Cette expérience fournit de solides arguments pour l’action de la sélection naturelle. Ici, ce sont les oiseaux qui jouent le rôle d’agent de la sélection.

5.   Les fondements de l’évolution biologique

L’évolution biologique qui est maintenant bien validé par les scientifiques repose sur un enchaînement extrêmement simple de constats et de déductions que l’on retrouve déjà dans l’œuvre de Darwin.

Constat n° 1

Parmi les individus pouvant se reproduire entre eux, on remarque des variantes. Il existe donc au sein de ce que l’on reconnaît comme des espèces une capacité naturelle de varier.

Il suffit de constater les nombreuses variétés d’individus parmi l’espèce Homo sapiens, chacune d’elle étant le résultat d’une adaptation à l’environnement. Comparons la morphologie d’un Inuit à celle d’un Pygmée ou d’un Masaï pour s’en rendre compte. Par contre l’espèce humaine arrive à une certaine uniformité à la suite des multiples croissements entre populations différentes.

Constat n° 2

La sélection artificielle, par croisements sélectifs, pratiquée en horticulture et en élevage, montre qu’il existe chez une espèce une capacité naturelle à être sélectionnée : la sélectionnabilité.

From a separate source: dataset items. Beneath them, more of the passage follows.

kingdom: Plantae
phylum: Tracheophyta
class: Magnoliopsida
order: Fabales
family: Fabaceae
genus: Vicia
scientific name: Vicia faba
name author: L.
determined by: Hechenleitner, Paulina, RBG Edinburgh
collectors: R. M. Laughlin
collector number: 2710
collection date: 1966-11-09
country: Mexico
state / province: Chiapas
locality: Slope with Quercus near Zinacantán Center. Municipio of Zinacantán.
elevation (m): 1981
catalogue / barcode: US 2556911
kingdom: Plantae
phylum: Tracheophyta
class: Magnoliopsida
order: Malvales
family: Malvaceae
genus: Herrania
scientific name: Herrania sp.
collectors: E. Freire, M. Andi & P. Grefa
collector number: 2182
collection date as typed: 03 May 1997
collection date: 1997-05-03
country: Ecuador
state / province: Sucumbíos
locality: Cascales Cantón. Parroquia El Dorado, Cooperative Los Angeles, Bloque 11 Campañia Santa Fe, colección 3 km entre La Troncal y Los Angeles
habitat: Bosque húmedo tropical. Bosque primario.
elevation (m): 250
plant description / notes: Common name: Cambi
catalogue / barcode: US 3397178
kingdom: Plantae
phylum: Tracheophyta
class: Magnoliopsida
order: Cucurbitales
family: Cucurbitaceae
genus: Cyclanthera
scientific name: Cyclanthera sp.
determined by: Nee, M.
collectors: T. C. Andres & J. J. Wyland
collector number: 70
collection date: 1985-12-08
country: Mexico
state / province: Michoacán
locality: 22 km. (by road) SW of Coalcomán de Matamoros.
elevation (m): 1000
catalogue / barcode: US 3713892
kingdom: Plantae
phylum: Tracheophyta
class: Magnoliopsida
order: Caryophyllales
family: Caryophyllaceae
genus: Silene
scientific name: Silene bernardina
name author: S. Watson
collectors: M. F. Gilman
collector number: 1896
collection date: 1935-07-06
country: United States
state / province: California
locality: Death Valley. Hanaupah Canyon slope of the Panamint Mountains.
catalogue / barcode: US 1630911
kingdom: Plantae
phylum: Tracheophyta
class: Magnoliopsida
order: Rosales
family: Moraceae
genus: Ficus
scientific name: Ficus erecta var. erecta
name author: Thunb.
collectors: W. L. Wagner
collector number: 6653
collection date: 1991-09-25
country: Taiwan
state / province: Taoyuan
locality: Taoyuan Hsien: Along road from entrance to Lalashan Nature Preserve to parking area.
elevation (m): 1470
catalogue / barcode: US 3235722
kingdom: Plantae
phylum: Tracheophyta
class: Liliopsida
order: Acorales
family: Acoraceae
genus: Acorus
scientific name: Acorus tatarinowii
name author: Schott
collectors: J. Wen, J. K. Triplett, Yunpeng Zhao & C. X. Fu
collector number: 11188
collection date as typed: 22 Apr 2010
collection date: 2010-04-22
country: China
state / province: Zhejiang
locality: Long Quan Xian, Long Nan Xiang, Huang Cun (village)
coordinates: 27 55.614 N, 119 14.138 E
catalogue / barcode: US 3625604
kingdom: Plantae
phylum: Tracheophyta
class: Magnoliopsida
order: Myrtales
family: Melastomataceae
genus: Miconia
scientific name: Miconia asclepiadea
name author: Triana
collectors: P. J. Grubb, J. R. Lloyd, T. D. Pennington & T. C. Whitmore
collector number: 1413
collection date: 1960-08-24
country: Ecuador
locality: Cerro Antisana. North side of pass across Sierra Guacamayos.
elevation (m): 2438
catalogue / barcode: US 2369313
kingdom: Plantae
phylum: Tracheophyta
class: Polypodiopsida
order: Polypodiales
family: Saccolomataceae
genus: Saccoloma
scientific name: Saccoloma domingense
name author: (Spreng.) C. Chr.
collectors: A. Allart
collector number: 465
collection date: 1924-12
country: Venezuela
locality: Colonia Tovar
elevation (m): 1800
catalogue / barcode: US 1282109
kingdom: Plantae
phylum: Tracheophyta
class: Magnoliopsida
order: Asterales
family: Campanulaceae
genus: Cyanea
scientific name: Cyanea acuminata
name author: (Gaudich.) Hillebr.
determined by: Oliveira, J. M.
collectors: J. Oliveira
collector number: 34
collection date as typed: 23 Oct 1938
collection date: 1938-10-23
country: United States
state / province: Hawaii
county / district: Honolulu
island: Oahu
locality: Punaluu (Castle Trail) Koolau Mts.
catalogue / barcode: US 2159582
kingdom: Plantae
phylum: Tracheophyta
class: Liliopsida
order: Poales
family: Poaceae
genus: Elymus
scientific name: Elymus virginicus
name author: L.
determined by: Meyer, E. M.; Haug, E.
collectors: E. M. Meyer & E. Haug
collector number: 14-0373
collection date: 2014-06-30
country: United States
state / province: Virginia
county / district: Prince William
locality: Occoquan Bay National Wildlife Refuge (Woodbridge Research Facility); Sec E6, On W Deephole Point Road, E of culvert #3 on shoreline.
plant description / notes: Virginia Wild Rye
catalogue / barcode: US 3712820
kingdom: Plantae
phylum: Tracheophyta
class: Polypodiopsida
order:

Cette capacité en implique une autre : les variations sont héritables une génération à l’autre.

Constat n° 3

Les espèces se reproduisent tant qu’elles trouvent des ressources (aliments ou conditions optimales d’habitat). Leur taux de reproduction peut les entraîner jusqu’à la limite d’épuisement des ressources. D’autres facteurs peuvent aussi limiter les populations (prédateurs). Il existe donc une capacité naturelle de surpeuplement. On constate ce phénomène lorsque les milieux sont perturbés, par exemple par l’introduction d’espèces allogènes (le lapin en Australie).

–  Constat n° 4

On remarque, malgré le constat précédent, qu’il existe des milieux équilibrés constitué par la coexistence de multiples espèces qui constitue ce que l’on appelle un écosystème. Chaque espèce constitue une limite pour les autres : même niche écologique, mêmes ressources alimentaires, prédation, parasitisme, etc. Les autres espèces constituent donc autant de contraintes qui jouent un rôle d’agent sélectif.

Constat n° 5

Le succès de la croissance et de la reproduction des espèces dépend aussi d’optimums physiques (température, humidité, rayonnement solaire, etc.) et chimiques (pH, molécules odorantes, toxines, etc.). Ces facteurs environnementaux constituent également des agents sélectifs.

Conclusion

La variabilité, la sélectionnabilité et la capacité au surpeuplement sont des propriétés observables des espèces. L’environnement physique, chimique et biologique est constitué de multiples facteurs qui opèrent une sélection naturelle à chaque génération.

Donc, au sein d’une population, les individus porteurs d’une variation (variants) momentanément favorisée par les conditions environnementales laisseront davantage d’individus à la génération suivante que ceux qui porte une autre variation. Si les conditions se maintiennent suffisamment longtemps, la variation sélectionnée pourra atteindre 100% de la population. L’espèce a donc subit une mutation. La sélection naturelle se traduit simplement par un succès reproductif différentiel.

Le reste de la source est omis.